Serpentine

Nothing happened today so i am flying back a month to write about my charity swim in the Serpentine, to raise money for The Alzheimer’s Society. You can read all about why I did it, which I explain in typically graceless fashion, here.

The distance I had chosen to swim, two miles, isn’t very far. Two loops of this strange artificial lake in the middle of London, which I knew was within my abilities provided I didn’t try to show off and go too fast. The only likely enemy was the weather, but it was unseasonably sunny.

So myself and Chloe pushed our introverted minds and bodies through all the trestle tables, gazebos and queuing of an organised charity event, attached our day-release electronic tags, and waited dutifully to get into the water with the crowded others of our time slot to a relentlessly cheerful tannoy of infuriatingly upbeat encouragement. Of our contingent, I was only one of only a handful not wearing a wetsuit, and so I had to suffer the further indignity of dragging a small float behind me, lest I drown.

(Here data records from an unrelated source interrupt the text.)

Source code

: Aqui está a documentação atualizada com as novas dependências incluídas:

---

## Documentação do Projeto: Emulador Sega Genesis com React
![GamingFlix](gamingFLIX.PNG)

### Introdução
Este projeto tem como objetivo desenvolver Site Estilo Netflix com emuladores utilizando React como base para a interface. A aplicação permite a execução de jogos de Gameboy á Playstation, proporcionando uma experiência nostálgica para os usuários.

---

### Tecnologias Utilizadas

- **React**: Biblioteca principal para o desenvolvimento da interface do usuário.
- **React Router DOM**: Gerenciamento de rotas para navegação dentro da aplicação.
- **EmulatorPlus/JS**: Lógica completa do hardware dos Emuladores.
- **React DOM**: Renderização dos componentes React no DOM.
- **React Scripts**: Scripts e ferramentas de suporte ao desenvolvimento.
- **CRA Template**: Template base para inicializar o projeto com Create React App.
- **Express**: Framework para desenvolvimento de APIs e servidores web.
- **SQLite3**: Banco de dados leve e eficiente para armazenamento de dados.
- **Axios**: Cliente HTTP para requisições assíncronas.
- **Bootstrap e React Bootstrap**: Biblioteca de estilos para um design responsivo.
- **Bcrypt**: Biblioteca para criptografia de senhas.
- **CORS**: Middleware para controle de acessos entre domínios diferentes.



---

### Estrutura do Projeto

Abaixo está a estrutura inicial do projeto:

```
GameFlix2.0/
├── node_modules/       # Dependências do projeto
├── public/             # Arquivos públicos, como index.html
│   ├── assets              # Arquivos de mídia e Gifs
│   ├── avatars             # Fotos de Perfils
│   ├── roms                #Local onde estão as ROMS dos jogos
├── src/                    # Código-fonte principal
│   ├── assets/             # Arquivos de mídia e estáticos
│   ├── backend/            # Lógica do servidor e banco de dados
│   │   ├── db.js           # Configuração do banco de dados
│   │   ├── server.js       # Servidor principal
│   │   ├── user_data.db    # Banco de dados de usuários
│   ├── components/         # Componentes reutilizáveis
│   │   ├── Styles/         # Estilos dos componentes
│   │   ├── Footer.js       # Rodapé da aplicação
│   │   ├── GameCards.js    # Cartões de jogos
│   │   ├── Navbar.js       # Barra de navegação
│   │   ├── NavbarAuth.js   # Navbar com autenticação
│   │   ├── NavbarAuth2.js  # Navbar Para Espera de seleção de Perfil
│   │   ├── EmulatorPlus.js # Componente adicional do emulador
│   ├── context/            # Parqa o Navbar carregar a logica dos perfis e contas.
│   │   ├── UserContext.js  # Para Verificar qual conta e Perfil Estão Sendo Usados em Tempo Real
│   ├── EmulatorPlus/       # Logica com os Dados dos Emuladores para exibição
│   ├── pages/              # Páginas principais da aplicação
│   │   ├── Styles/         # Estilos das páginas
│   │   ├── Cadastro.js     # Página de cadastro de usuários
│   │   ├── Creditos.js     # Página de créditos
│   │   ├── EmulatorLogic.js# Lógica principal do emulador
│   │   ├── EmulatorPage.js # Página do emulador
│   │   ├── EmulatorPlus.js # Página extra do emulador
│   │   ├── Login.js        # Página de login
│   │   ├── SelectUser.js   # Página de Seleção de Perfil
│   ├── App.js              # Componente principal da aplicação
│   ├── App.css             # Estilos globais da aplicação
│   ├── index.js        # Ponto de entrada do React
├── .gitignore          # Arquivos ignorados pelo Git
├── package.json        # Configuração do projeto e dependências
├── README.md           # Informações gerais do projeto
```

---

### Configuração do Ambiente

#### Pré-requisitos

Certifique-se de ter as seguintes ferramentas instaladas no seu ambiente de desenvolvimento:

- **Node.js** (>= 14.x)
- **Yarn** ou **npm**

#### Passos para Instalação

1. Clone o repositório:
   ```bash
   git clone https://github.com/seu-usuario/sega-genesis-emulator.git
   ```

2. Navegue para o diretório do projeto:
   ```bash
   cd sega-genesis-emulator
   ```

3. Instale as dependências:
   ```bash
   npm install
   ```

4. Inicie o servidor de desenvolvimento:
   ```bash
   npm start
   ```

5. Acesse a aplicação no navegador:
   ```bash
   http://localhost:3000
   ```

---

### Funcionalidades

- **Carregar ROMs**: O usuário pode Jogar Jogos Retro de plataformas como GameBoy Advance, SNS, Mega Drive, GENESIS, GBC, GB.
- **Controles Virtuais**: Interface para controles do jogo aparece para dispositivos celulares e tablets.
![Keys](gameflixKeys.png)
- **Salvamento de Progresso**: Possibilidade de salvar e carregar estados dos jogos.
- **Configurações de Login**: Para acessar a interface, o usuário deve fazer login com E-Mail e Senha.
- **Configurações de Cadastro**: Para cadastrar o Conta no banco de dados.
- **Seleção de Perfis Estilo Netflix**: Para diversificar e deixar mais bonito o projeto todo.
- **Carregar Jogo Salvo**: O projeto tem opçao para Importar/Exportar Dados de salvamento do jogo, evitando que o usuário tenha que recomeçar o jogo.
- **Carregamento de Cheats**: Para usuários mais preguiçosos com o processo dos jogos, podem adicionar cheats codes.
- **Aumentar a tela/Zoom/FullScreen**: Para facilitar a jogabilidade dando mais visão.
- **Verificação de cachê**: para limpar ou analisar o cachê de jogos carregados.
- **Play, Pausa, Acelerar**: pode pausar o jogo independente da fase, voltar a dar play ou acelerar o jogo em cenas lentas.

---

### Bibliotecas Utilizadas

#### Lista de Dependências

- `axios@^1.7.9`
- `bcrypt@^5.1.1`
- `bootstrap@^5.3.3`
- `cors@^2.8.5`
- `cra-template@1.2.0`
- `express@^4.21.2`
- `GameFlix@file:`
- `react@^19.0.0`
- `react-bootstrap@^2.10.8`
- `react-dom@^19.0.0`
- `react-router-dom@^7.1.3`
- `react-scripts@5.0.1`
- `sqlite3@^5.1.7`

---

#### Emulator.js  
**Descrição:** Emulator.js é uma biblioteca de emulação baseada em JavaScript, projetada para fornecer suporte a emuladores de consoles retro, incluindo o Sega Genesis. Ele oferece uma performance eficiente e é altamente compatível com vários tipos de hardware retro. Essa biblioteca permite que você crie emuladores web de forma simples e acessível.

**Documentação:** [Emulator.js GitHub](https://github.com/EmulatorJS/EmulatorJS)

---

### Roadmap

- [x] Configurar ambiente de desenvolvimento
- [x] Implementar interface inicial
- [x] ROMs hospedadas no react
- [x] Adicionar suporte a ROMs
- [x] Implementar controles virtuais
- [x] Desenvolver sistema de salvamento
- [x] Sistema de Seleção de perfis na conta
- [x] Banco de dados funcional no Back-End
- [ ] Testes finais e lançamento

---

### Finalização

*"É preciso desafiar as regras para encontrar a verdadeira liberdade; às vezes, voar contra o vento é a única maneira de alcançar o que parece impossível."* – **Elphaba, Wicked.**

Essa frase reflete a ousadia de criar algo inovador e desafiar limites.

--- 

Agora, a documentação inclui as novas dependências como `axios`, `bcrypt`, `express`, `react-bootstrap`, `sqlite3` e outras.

I don’t think I will, thank you.

We lingered towards the back of our intake, and plunged into the water, which wasn’t very cold. To begin with, the main irritation was the other swimmers. But these soon spread out, and myself and my friend could chat shit and maintain a decent rhythm.

“Stop making me laugh, it hurts,” was a warning to joke slightly less. As we approached the quarter way mark, we fell into pace with a swan. With my goggles, I couldn’t see much at all.

This became a problem at the halfway point, when I belatedly realised I had accidentally ended up in the lane for a previous group, who were being tannoy-shouted to the finish. I had to do a very undignified U-turn, and flop underneath a dividing rope, which took a couple of attempts due to the aforementioned anti-death float that was attached to me.

Graceful U-Turn.

In the maelstrom, I had lost Chloe. But I found another swan. The second lap passed quicker than the first, but I couldn’t see her to catch her, and so this was the end of our watery companionship.

In fact, during the second lap, I can say that my mind was almost entirely empty. Is this zen or just nothingness? The most I was aware of was of time passing, until, near the end, I passed a man in a wetsuit clinging desperately to the prow of a rescue kayak.

When I emerged, I was accosted by a man with a microphone, so I could be interviewed for the public address system. I said something about swans. I was then processed by more people, one of whom handed me my prisoner number with which to take my official mug shot; the others photos later were matched with me by facial recognition software which I don’t remember acquiescing to.

But that was for the future. For now, I could take off my electronic tag, which had cut into my ankle and let to quite a significant gash. And then, finally, I was free.

Modern corporate charity events are horrific, but I knew this before I signed up. And it was all this – the crowds, the tagging, and the processing, and the shouting, and the fake cheeriness – that people had been paying me to endure. And if you’re one of the people who did that, I thank you very much indeed. As promised: I didn’t enjoy any of it.

There is still time to sponsor me if you wish. Thank you to everyone who donated money to an excellent cause that I wish didn’t have to exist.